> _Required work_: In the material below, find each line with the string "vers" and copy it.

───── Data extracts

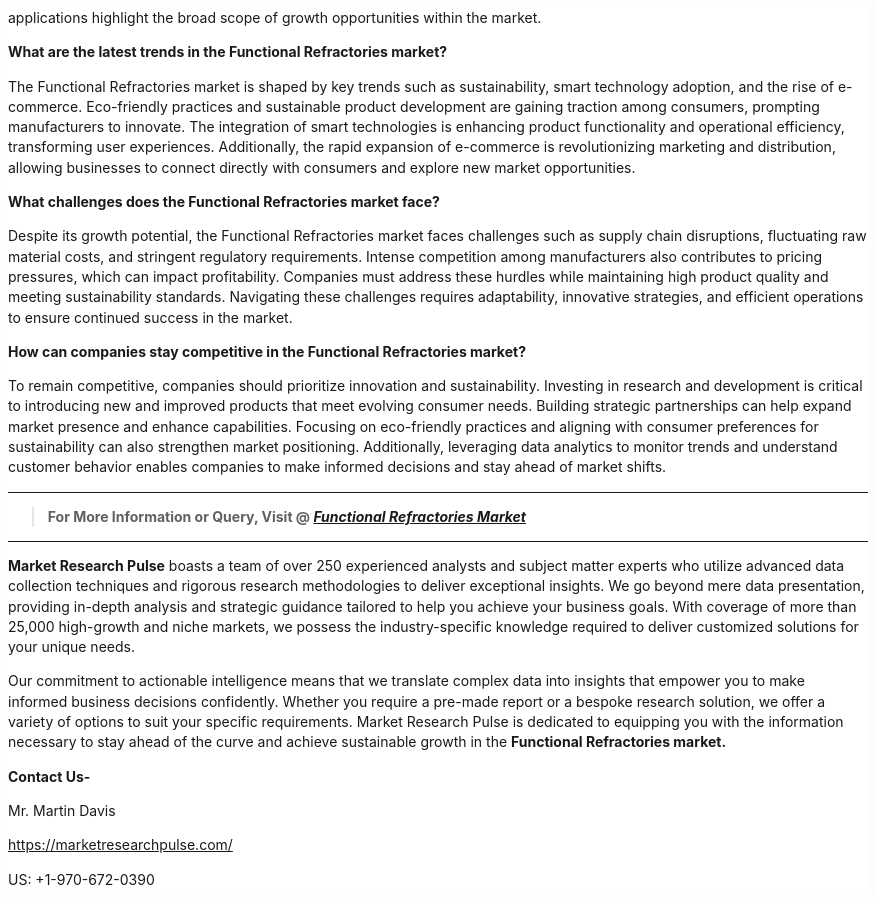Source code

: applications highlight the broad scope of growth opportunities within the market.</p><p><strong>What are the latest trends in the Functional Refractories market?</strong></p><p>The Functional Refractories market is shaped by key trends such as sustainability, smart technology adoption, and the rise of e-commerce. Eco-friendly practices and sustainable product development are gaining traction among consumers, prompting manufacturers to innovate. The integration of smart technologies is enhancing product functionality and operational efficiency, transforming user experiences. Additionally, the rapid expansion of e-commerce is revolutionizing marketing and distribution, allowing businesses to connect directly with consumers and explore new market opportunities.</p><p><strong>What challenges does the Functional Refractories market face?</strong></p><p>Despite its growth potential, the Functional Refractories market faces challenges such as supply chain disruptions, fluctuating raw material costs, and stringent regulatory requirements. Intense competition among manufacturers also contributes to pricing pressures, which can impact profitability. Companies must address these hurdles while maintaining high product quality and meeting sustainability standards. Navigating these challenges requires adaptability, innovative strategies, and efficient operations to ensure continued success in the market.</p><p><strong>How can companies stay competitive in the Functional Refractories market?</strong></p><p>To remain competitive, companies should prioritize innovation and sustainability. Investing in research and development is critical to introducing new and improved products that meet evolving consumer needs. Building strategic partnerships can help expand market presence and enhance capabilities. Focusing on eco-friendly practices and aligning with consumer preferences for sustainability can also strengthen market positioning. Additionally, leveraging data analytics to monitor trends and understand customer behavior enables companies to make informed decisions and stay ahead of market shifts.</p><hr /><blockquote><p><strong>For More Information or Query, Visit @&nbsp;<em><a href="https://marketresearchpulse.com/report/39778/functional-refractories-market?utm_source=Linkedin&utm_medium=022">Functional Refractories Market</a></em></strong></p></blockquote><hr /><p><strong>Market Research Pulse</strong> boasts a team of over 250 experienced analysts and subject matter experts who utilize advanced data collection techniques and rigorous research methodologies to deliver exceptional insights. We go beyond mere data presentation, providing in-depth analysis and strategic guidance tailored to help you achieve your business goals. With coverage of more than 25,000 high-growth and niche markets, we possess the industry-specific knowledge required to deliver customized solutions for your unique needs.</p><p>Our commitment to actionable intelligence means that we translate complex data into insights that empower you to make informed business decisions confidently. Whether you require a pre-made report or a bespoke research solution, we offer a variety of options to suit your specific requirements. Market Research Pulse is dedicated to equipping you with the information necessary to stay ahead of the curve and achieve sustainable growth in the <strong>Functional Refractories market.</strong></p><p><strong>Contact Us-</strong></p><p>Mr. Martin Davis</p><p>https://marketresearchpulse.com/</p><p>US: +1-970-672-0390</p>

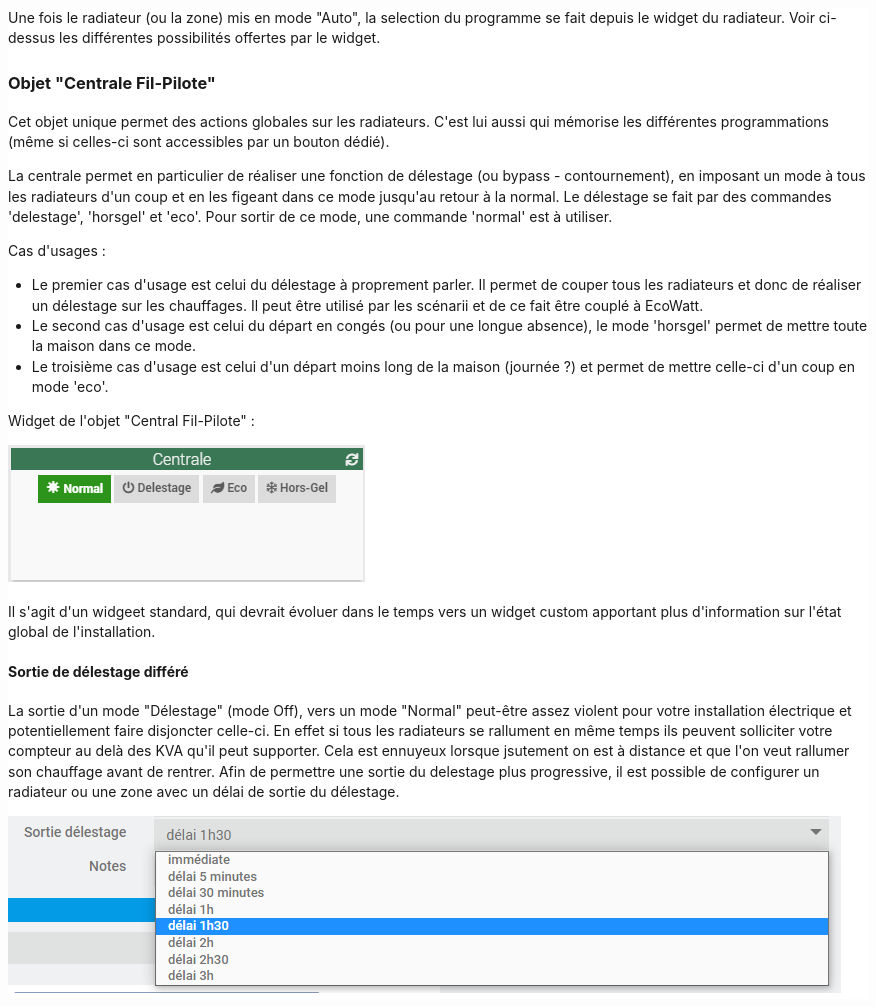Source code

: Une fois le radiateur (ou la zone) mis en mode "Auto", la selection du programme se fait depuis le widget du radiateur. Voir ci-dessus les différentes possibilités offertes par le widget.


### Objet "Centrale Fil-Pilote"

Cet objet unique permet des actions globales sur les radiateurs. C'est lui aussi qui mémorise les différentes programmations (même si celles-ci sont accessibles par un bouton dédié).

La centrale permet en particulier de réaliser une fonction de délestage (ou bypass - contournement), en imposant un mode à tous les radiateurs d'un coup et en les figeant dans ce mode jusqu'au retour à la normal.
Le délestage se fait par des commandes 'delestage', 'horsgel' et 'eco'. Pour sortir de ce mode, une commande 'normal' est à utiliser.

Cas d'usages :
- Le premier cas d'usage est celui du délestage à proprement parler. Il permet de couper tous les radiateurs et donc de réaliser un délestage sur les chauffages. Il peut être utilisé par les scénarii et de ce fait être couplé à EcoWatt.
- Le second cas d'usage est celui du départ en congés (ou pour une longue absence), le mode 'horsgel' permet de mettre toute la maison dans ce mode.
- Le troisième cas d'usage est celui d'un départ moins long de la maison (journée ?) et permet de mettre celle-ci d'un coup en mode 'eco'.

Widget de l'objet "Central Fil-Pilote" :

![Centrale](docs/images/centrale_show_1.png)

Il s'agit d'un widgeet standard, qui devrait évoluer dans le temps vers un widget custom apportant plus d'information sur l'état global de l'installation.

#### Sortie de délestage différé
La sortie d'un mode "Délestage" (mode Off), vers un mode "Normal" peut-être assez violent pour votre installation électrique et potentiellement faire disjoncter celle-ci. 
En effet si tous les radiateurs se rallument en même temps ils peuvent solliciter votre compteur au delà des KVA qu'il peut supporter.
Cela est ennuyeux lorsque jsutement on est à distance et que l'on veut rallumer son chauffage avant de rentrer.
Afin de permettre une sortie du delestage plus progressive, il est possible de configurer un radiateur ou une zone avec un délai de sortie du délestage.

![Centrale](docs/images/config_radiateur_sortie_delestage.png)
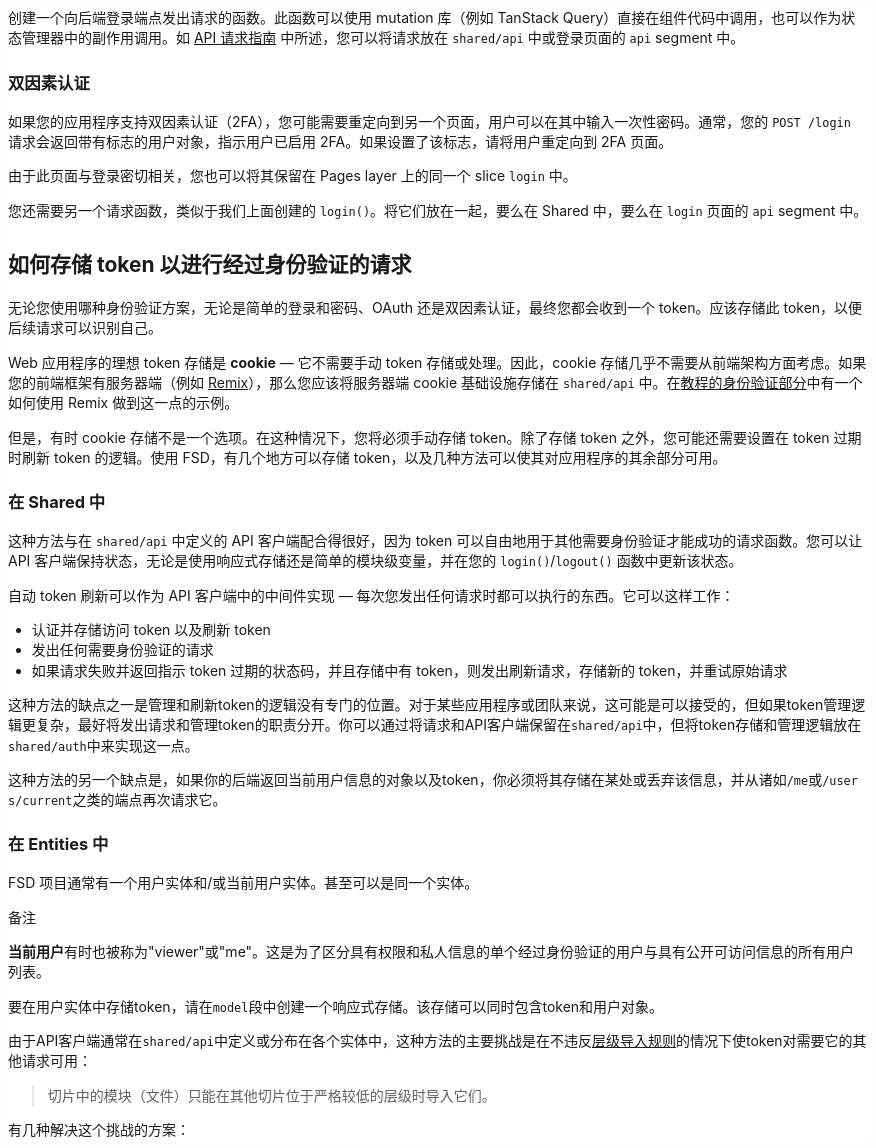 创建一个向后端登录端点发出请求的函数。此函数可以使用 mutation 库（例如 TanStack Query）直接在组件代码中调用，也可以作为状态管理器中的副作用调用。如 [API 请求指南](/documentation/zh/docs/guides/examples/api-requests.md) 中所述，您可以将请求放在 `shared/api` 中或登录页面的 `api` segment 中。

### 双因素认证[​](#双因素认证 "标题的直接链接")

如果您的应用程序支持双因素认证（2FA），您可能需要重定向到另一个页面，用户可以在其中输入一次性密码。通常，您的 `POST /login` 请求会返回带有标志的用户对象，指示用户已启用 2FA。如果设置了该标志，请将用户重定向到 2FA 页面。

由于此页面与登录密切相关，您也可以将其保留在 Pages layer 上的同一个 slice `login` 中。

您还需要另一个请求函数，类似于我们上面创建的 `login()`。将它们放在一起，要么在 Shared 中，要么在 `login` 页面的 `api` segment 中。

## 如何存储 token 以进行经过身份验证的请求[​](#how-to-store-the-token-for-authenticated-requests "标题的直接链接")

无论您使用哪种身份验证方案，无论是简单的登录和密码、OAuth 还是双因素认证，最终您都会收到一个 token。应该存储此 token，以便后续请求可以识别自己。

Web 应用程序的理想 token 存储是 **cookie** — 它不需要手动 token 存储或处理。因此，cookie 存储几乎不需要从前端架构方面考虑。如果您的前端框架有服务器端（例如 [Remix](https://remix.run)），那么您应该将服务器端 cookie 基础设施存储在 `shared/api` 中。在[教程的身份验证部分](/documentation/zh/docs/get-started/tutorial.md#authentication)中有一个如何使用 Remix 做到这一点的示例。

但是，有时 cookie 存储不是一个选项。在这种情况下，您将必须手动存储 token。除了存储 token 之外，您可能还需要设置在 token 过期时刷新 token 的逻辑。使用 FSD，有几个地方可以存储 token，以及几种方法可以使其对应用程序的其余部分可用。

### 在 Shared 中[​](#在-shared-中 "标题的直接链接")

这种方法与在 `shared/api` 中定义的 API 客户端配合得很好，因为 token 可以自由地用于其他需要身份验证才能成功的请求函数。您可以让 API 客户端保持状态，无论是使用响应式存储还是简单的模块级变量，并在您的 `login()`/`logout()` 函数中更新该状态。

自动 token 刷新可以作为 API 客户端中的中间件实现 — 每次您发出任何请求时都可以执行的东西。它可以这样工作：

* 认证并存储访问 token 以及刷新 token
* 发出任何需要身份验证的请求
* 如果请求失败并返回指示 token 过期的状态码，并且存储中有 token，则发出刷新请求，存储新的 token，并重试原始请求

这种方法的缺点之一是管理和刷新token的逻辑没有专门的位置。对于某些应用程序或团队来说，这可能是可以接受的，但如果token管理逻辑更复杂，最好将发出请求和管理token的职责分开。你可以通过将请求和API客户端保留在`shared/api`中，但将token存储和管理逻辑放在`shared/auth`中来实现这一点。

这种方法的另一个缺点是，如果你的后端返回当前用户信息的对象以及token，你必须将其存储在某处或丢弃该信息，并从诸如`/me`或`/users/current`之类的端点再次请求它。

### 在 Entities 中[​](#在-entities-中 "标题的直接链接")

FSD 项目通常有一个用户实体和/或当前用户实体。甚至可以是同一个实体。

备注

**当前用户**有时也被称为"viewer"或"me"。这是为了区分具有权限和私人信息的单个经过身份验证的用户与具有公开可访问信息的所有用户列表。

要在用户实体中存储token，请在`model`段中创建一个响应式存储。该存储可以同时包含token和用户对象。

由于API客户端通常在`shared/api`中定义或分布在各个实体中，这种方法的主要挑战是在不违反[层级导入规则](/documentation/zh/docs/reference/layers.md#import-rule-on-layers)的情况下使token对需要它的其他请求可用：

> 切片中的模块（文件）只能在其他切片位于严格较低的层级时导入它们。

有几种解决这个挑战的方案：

──────────

> _Result for this task_:
Il s'agit d'un widgeet standard, qui devrait évoluer dans le temps vers un widget custom apportant plus d'information sur l'état global de l'installation.
La sortie d'un mode "Délestage" (mode Off), vers un mode "Normal" peut-être assez violent pour votre installation électrique et potentiellement faire disjoncter celle-ci. 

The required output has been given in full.